- **Exercise instructions**:
Report each line from the records where the string "down" turns up.

- **Data extract**:
☆ ☆ ☆
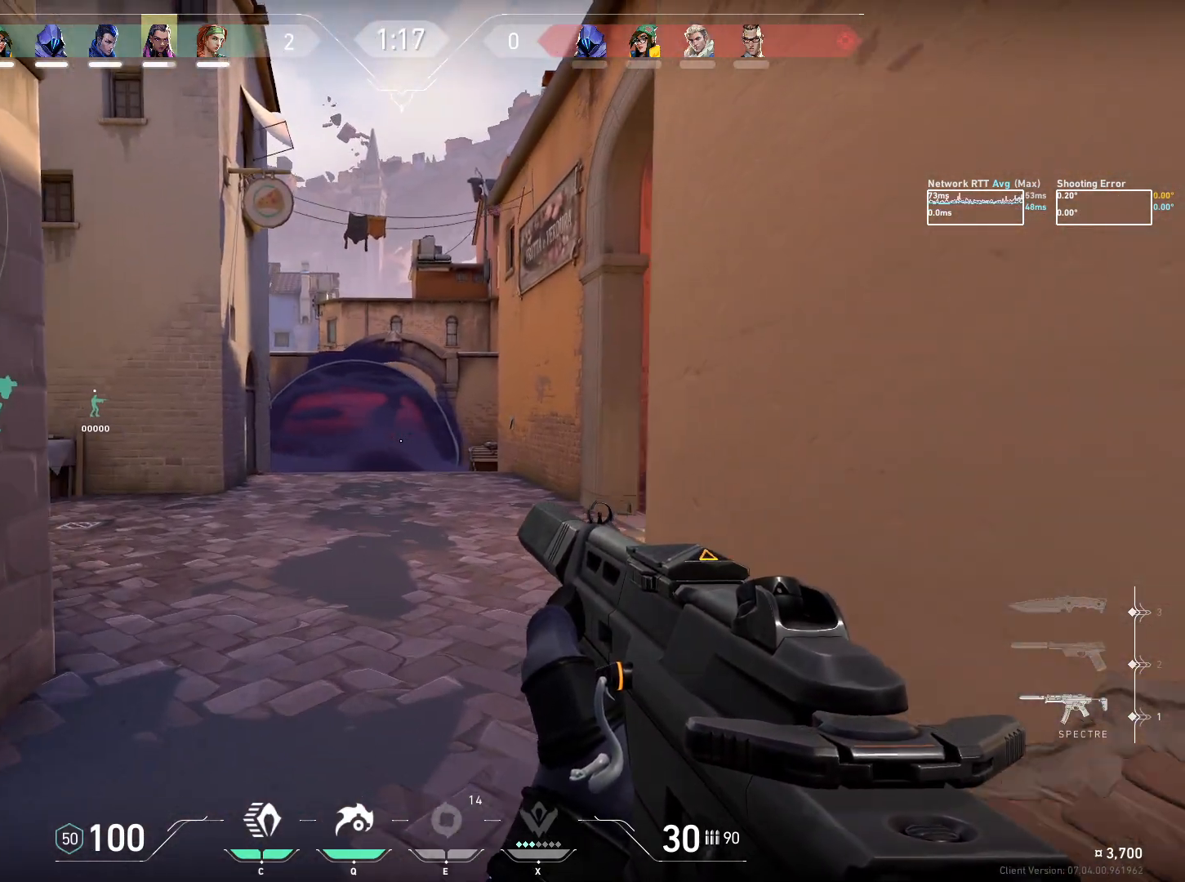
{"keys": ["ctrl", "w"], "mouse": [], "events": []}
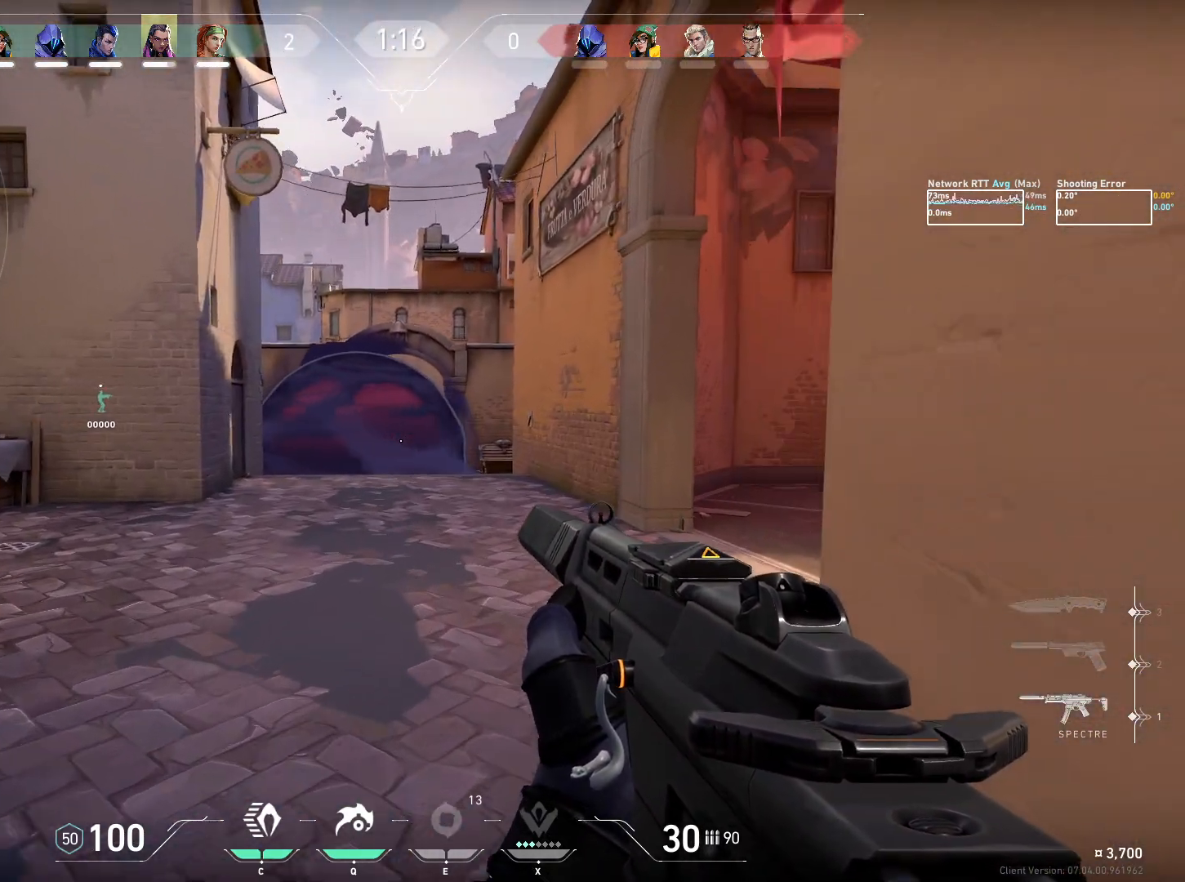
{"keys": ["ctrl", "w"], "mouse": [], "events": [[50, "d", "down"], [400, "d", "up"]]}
☆ ☆ ☆
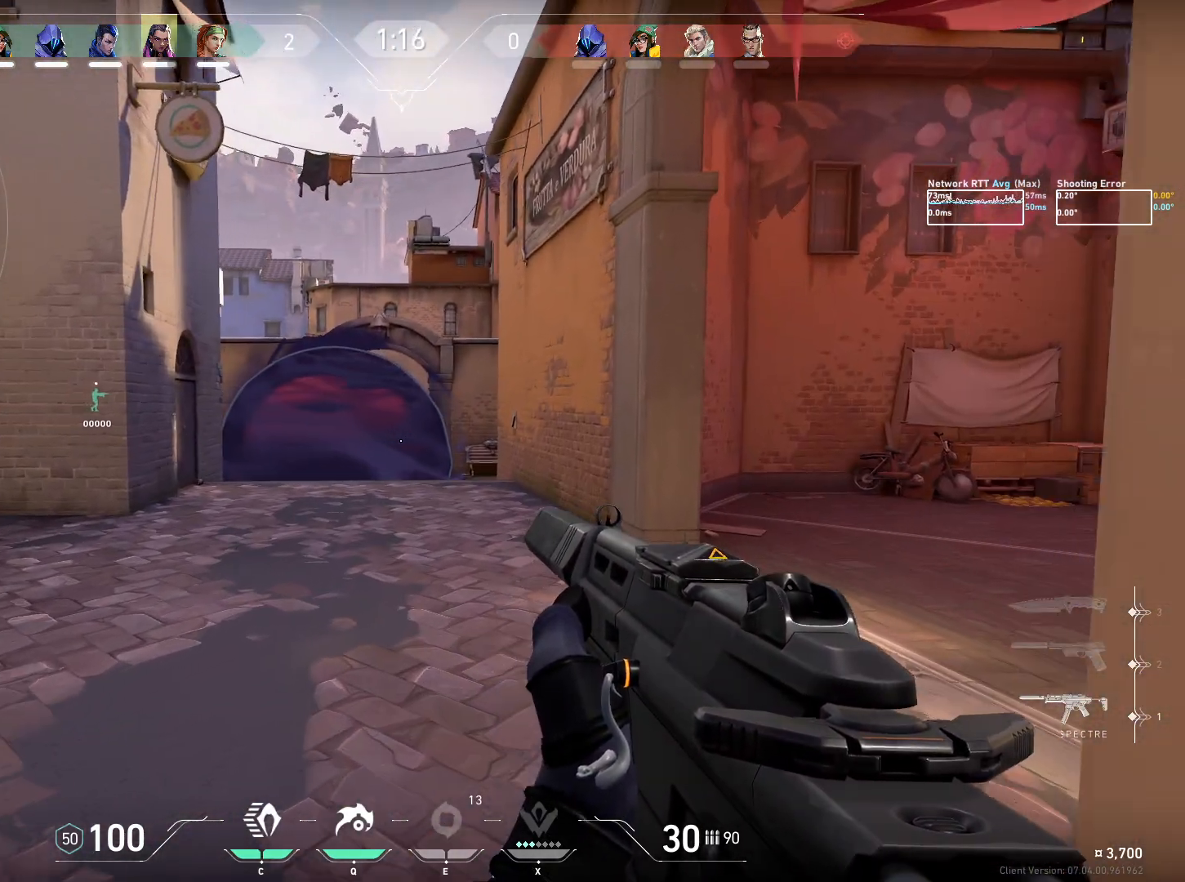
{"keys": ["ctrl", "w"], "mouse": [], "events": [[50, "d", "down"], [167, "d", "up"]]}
☆ ☆ ☆
- **Reply to the task**:
{"keys": ["ctrl", "w"], "mouse": [], "events": [[50, "d", "down"], [400, "d", "up"]]}
{"keys": ["ctrl", "w"], "mouse": [], "events": [[50, "d", "down"], [167, "d", "up"]]}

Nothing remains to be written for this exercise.